About this task. Pictures are to be left out, and only the lines from the one containing "ASIC Email Lodgement" through the last line of the data are to be returned exactly.

(Source records)
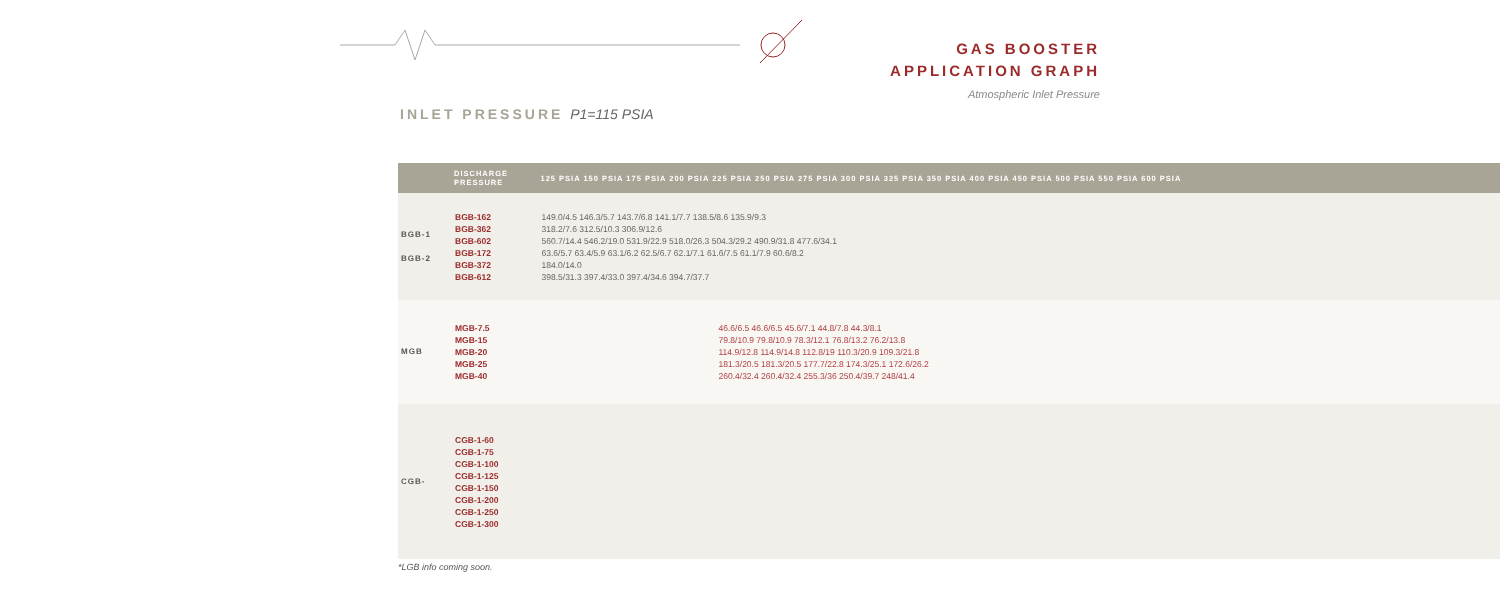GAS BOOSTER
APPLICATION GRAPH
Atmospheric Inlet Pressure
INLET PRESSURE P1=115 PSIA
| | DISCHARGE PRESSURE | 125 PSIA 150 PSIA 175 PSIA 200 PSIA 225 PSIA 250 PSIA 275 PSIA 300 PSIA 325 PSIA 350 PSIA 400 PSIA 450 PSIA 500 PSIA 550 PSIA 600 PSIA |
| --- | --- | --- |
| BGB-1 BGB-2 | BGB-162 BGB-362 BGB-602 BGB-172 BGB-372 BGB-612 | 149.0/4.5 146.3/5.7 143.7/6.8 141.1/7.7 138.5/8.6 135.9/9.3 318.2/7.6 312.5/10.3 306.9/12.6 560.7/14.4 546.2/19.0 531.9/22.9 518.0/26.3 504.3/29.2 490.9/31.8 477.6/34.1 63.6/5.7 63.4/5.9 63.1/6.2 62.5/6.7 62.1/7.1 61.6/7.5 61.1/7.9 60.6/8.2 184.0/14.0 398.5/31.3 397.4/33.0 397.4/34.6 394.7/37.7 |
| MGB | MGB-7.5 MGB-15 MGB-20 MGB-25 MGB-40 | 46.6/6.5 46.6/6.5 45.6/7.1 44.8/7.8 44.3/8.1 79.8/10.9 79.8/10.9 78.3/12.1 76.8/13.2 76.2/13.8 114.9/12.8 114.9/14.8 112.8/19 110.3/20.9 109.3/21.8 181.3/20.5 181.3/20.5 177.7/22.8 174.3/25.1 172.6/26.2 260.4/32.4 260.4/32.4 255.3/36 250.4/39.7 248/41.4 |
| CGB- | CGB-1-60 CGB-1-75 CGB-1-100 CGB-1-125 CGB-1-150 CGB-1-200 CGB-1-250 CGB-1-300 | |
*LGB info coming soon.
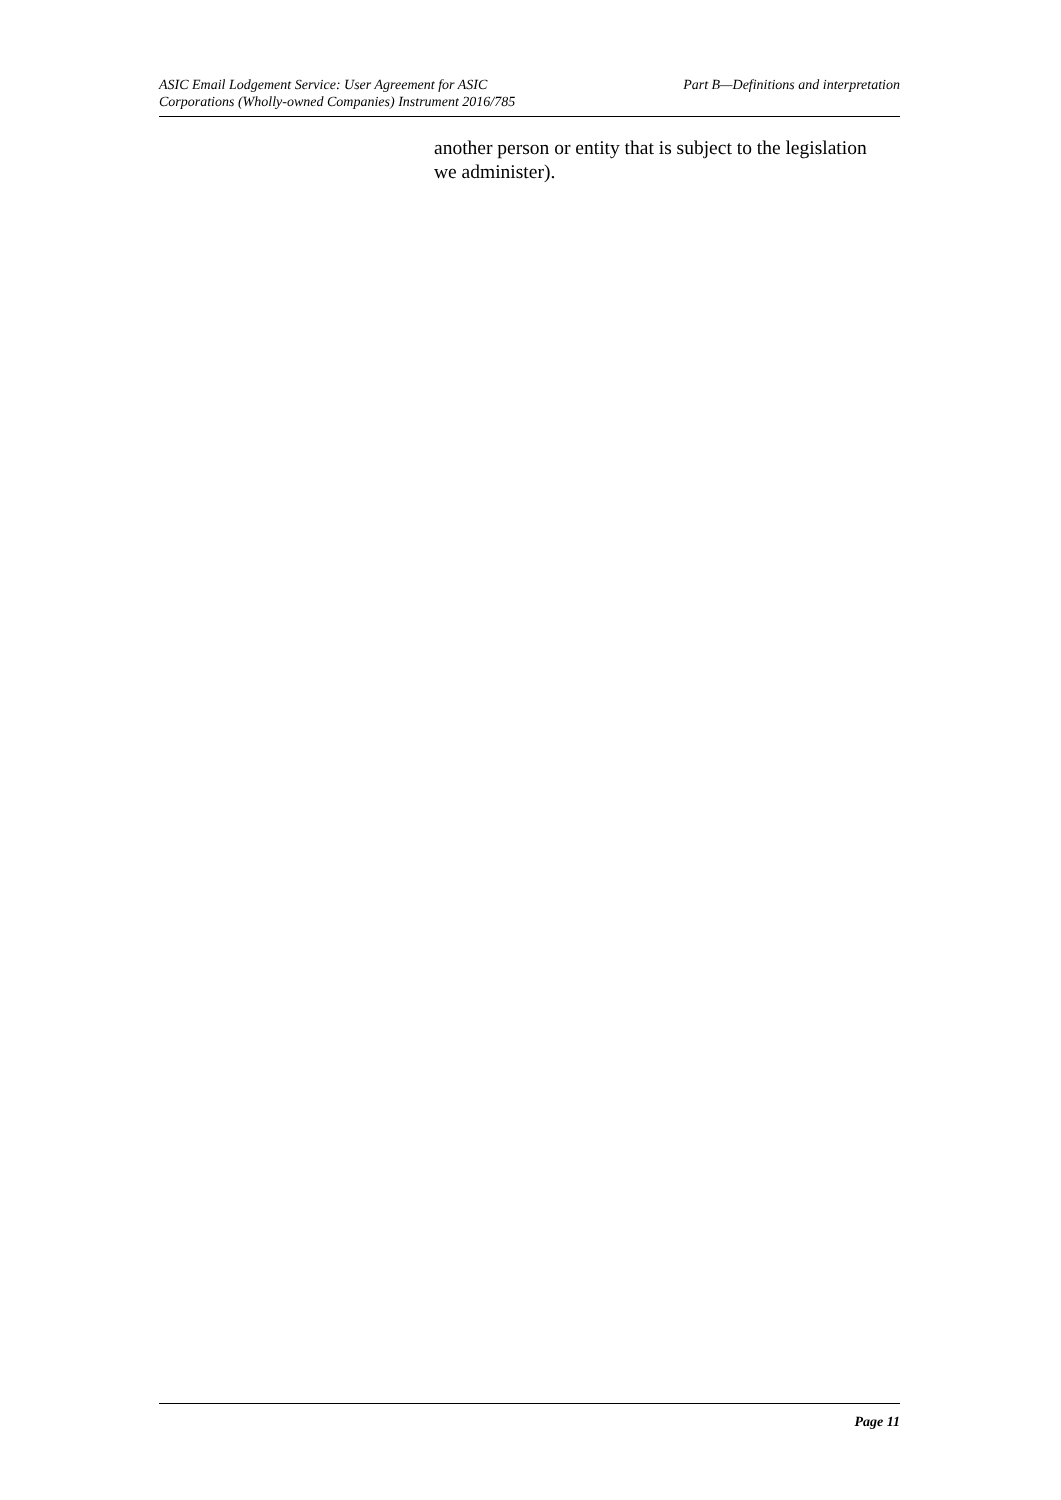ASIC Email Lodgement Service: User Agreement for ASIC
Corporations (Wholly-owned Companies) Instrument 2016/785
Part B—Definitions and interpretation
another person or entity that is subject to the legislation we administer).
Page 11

Result for this exercise.
ASIC Email Lodgement Service: User Agreement for ASIC
Corporations (Wholly-owned Companies) Instrument 2016/785
Part B—Definitions and interpretation
another person or entity that is subject to the legislation we administer).
Page 11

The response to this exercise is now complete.